Diversification Opportunities for Snap On and Air Lease
Very poor diversification
The 3 months correlation between Snap and Air is 0.86. Overlapping area represents the amount of risk that can be diversified away by holding Snap On and Air Lease in the same portfolio, assuming nothing else is changed. The correlation between historical prices or returns on Air Lease and Snap On is a relative statistical measure of the degree to which these equity instruments tend to move together. The correlation coefficient measures the extent to which returns on Snap On are associated (or correlated) with Air Lease. Values of the correlation coefficient range from -1 to +1, where. The correlation of zero (0) is possible when the price movement of Air Lease has no effect on the direction of Snap On i.e., Snap On and Air Lease go up and down completely randomly.
Pair Corralation between Snap On and Air Lease
Considering the 90-day investment horizon Snap On is expected to generate 0.77 times more return on investment than Air Lease. However, Snap On is 1.29 times less risky than Air Lease. It trades about 0.05 of its potential returns per unit of risk. Air Lease is currently generating about 0.03 per unit of risk. If you would invest 27,584 in Snap On on October 24, 2024 and sell it today you would earn a total of 7,266 from holding Snap On or generate 26.34% return on investment over 90 days.

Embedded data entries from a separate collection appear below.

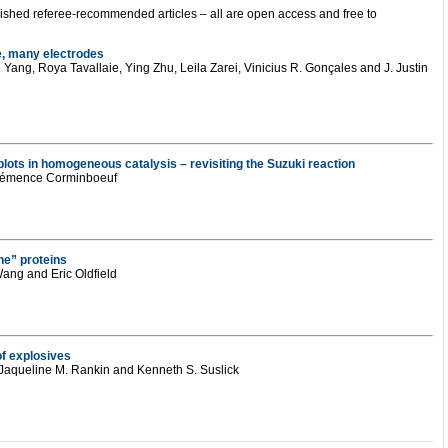
ublished referee-recommended articles – all are open access and free to
re, many electrodes
ang, Roya Tavallaie, Ying Zhu, Leila Zarei, Vinicius R. Gonçales and J. Justin
plots in homogeneous catalysis – revisiting the Suzuki reaction
Clémence Corminboeuf
e” proteins
ang and Eric Oldfield
of explosives
 Jaqueline M. Rankin and Kenneth S. Suslick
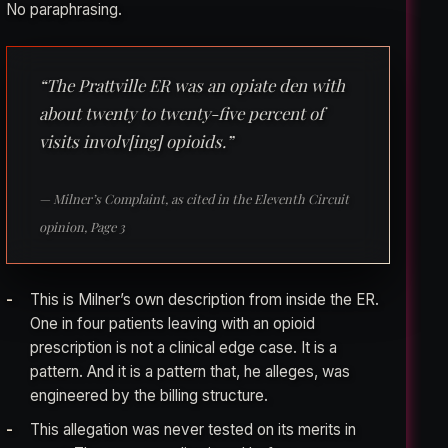
No paraphrasing.
“The Prattville ER was an opiate den with
about twenty to twenty-five percent of
visits involv[ing] opioids.”
— Milner’s Complaint, as cited in the Eleventh Circuit
opinion, Page 3
This is Milner’s own description from inside the ER.
One in four patients leaving with an opioid
prescription is not a clinical edge case. It is a
pattern. And it is a pattern that, he alleges, was
engineered by the billing structure.
This allegation was never tested on its merits in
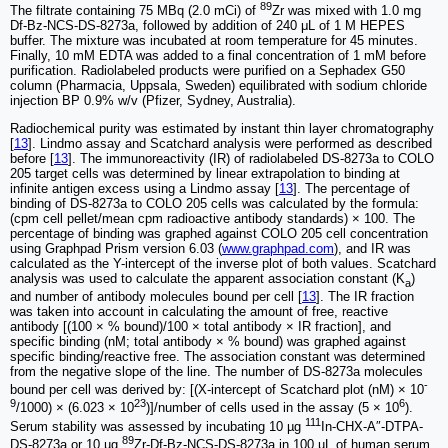
89
The filtrate containing 75 MBq (2.0 mCi) of
Zr was mixed with 1.0 mg
Df-Bz-NCS-DS-8273a, followed by addition of 240 μL of 1 M HEPES
buffer. The mixture was incubated at room temperature for 45 minutes.
Finally, 10 mM EDTA was added to a final concentration of 1 mM before
purification. Radiolabeled products were purified on a Sephadex G50
column (Pharmacia, Uppsala, Sweden) equilibrated with sodium chloride
injection BP 0.9% w/v (Pfizer, Sydney, Australia).
Radiochemical purity was estimated by instant thin layer chromatography
[
13
]. Lindmo assay and Scatchard analysis were performed as described
before [
13
]. The immunoreactivity (IR) of radiolabeled DS-8273a to COLO
205 target cells was determined by linear extrapolation to binding at
infinite antigen excess using a Lindmo assay [
13
]. The percentage of
binding of DS-8273a to COLO 205 cells was calculated by the formula:
(cpm cell pellet/mean cpm radioactive antibody standards) × 100. The
percentage of binding was graphed against COLO 205 cell concentration
using Graphpad Prism version 6.03 (
www.graphpad.com
), and IR was
calculated as the Y-intercept of the inverse plot of both values. Scatchard
analysis was used to calculate the apparent association constant (K
)
a
and number of antibody molecules bound per cell [
13
]. The IR fraction
was taken into account in calculating the amount of free, reactive
antibody [(100 × % bound)/100 × total antibody × IR fraction], and
specific binding (nM; total antibody × % bound) was graphed against
specific binding/reactive free. The association constant was determined
from the negative slope of the line. The number of DS-8273a molecules
-
bound per cell was derived by: [(X-intercept of Scatchard plot (nM) × 10
9
23
6
/1000) × (6.023 × 10
)]/number of cells used in the assay (5 × 10
).
111
Serum stability was assessed by incubating 10 µg
In-CHX-A″-DTPA-
89
DS-8273a or 10 µg
Zr-Df-Bz-NCS-DS-8273a in 100 µL of human serum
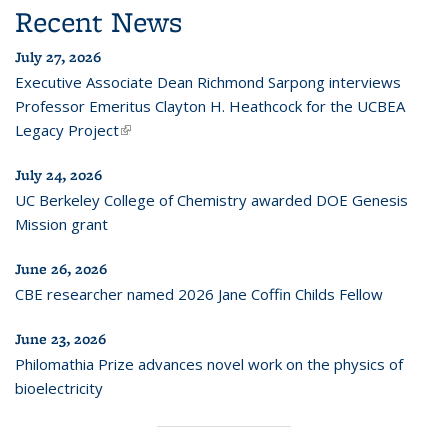
Recent News
July 27, 2026
Executive Associate Dean Richmond Sarpong interviews
Professor Emeritus Clayton H. Heathcock for the UCBEA
Legacy Project
(link is external)
July 24, 2026
UC Berkeley College of Chemistry awarded DOE Genesis
Mission grant
June 26, 2026
CBE researcher named 2026 Jane Coffin Childs Fellow
June 23, 2026
Philomathia Prize advances novel work on the physics of
bioelectricity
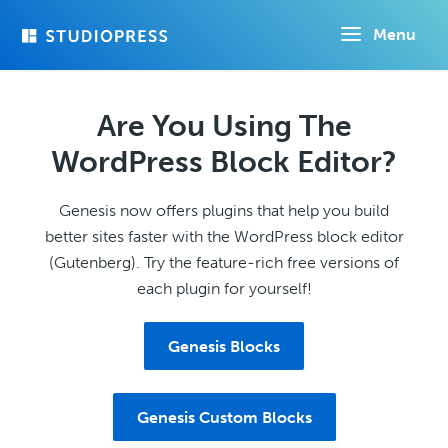
Skip
Menu
to
main
content
Are You Using The
WordPress Block Editor?
Genesis now offers plugins that help you build
better sites faster with the WordPress block editor
(Gutenberg). Try the feature-rich free versions of
each plugin for yourself!
Genesis Blocks
Genesis Custom Blocks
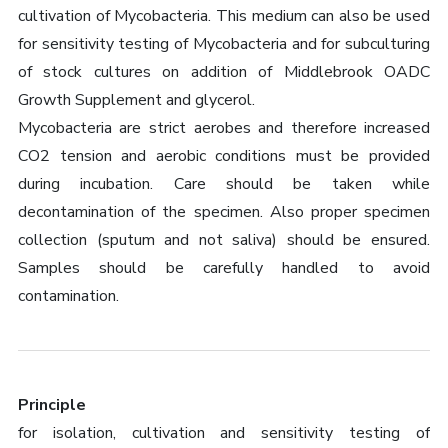
cultivation of Mycobacteria. This medium can also be used
for sensitivity testing of Mycobacteria and for subculturing
of stock cultures on addition of Middlebrook OADC
Growth Supplement and glycerol.
Mycobacteria are strict aerobes and therefore increased
CO2 tension and aerobic conditions must be provided
during incubation. Care should be taken while
decontamination of the specimen. Also proper specimen
collection (sputum and not saliva) should be ensured.
Samples should be carefully handled to avoid
contamination.
Principle
for isolation, cultivation and sensitivity testing of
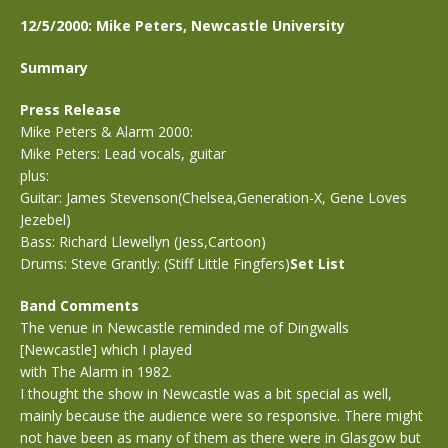
12/5/2000: Mike Peters, Newcastle University
Summary
Press Release
Mike Peters & Alarm 2000:
Mike Peters: Lead vocals, guitar
plus:
Guitar: James Stevenson(Chelsea,Generation-X, Gene Loves
Jezebel)
Bass: Richard Llewellyn (Jess,Cartoon)
Drums: Steve Grantly: (Stiff Little Fingfers)
Set List
Band Comments
The venue in Newcastle reminded me of Dingwalls
[Newcastle] which I played
with The Alarm in 1982.
I thought the show in Newcastle was a bit special as well,
mainly because the audience were so responsive. There might
not have been as many of them as there were in Glasgow but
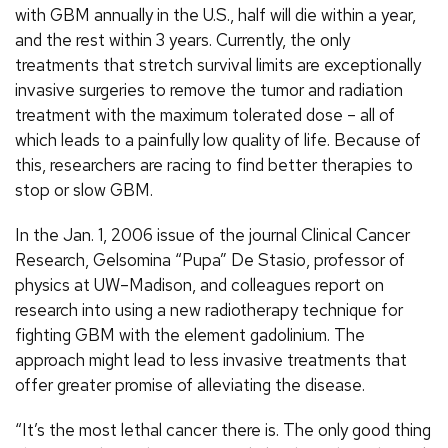
with GBM annually in the U.S., half will die within a year,
and the rest within 3 years. Currently, the only
treatments that stretch survival limits are exceptionally
invasive surgeries to remove the tumor and radiation
treatment with the maximum tolerated dose – all of
which leads to a painfully low quality of life. Because of
this, researchers are racing to find better therapies to
stop or slow GBM.
In the Jan. 1, 2006 issue of the journal Clinical Cancer
Research, Gelsomina “Pupa” De Stasio, professor of
physics at UW–Madison, and colleagues report on
research into using a new radiotherapy technique for
fighting GBM with the element gadolinium. The
approach might lead to less invasive treatments that
offer greater promise of alleviating the disease.
“It’s the most lethal cancer there is. The only good thing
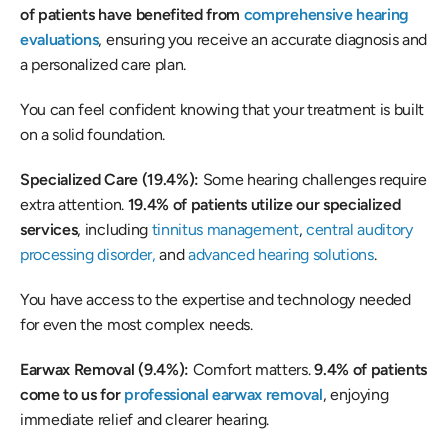
of patients have benefited from 
comprehensive hearing 
evaluations
, ensuring you receive an accurate diagnosis and 
a personalized care plan.  
You can feel confident knowing that your treatment is built 
on a solid foundation. 
Specialized Care (19.4%): 
Some hearing challenges require 
extra attention. 
19.4% of patients utilize our specialized 
services
, including 
tinnitus management
, 
central auditory 
processing disorder,
 and 
advanced hearing solutions
.  
You have access to the expertise and technology needed 
for even the most complex needs. 
Earwax Removal (9.4%): 
Comfort matters. 
9.4% of patients 
come to us for 
professional earwax removal
, enjoying 
immediate relief and clearer hearing. 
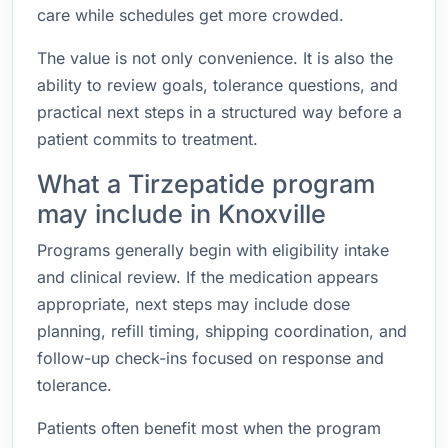
care while schedules get more crowded.
The value is not only convenience. It is also the
ability to review goals, tolerance questions, and
practical next steps in a structured way before a
patient commits to treatment.
What a Tirzepatide program
may include in Knoxville
Programs generally begin with eligibility intake
and clinical review. If the medication appears
appropriate, next steps may include dose
planning, refill timing, shipping coordination, and
follow-up check-ins focused on response and
tolerance.
Patients often benefit most when the program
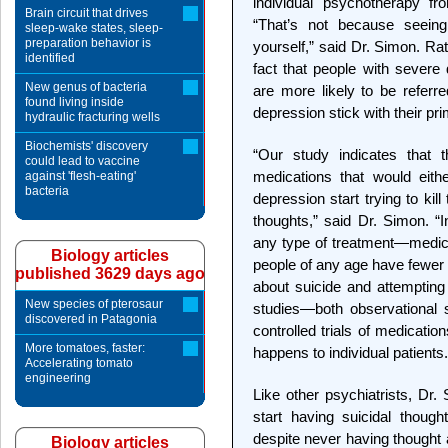
individual psychotherapy fr
Brain circuit that drives
“That’s not because seeing
sleep-wake states, sleep-
preparation behavior is
yourself,” said Dr. Simon. Rat
identified
fact that people with severe
New genus of bacteria
are more likely to be referre
found living inside
depression stick with their pr
hydraulic fracturing wells
Biochemists' discovery
“Our study indicates that t
could lead to vaccine
medications that would eith
against 'flesh-eating'
bacteria
depression start trying to ki
thoughts,” said Dr. Simon. “I
any type of treatment—medic
Biology articles
people of any age have fewer 
published 3629 days ago
about suicide and attempting 
New species of pterosaur
studies—both observational 
discovered in Patagonia
controlled trials of medicati
More tomatoes, faster:
happens to individual patients.
Accelerating tomato
engineering
Like other psychiatrists, Dr
start having suicidal though
despite never having thought 
Biology articles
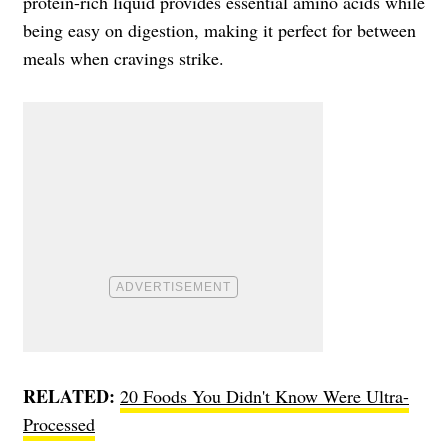
protein-rich liquid provides essential amino acids while
being easy on digestion, making it perfect for between
meals when cravings strike.
RELATED:
20 Foods You Didn't Know Were Ultra-
Processed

Time Period | 3 Months [change] |
Direction | Moves Together |
Strength | Strong |
Accuracy | 99.74% |
Values | Daily Returns |
Snap On vs. Air Lease
Performance |
Timeline |
Snap On |
Air Lease |
Snap On and Air Lease Volatility Contrast
Predicted Return Density |
Returns |
Pair Trading with Snap On and Air Lease
The main advantage of trading using opposite Snap On and Air Lease positions is that it hedges away some unsystematic risk. Because of two separate transactions, even if Snap On position performs unexpectedly, Air Lease can make up some of the losses. Pair trading also minimizes risk from directional movements in the market. For example, if an entire industry or sector drops because of unexpected headlines, the short position in Air Lease will offset losses from the drop in Air Lease's long position.Snap On vs. Lincoln Electric Holdings | Snap On vs. Timken Company | Snap On vs. Kennametal | Snap On vs. Toro Co |
Air Lease vs. Alta Equipment Group | Air Lease vs. McGrath RentCorp | Air Lease vs. Herc Holdings | Air Lease vs. HE Equipment Services |
Check out your portfolio center.Note that this page's information should be used as a complementary analysis to find the right mix of equity instruments to add to your existing portfolios or create a brand new portfolio. You can also try the Piotroski F Score module to get Piotroski F Score based on the binary analysis strategy of nine different fundamentals.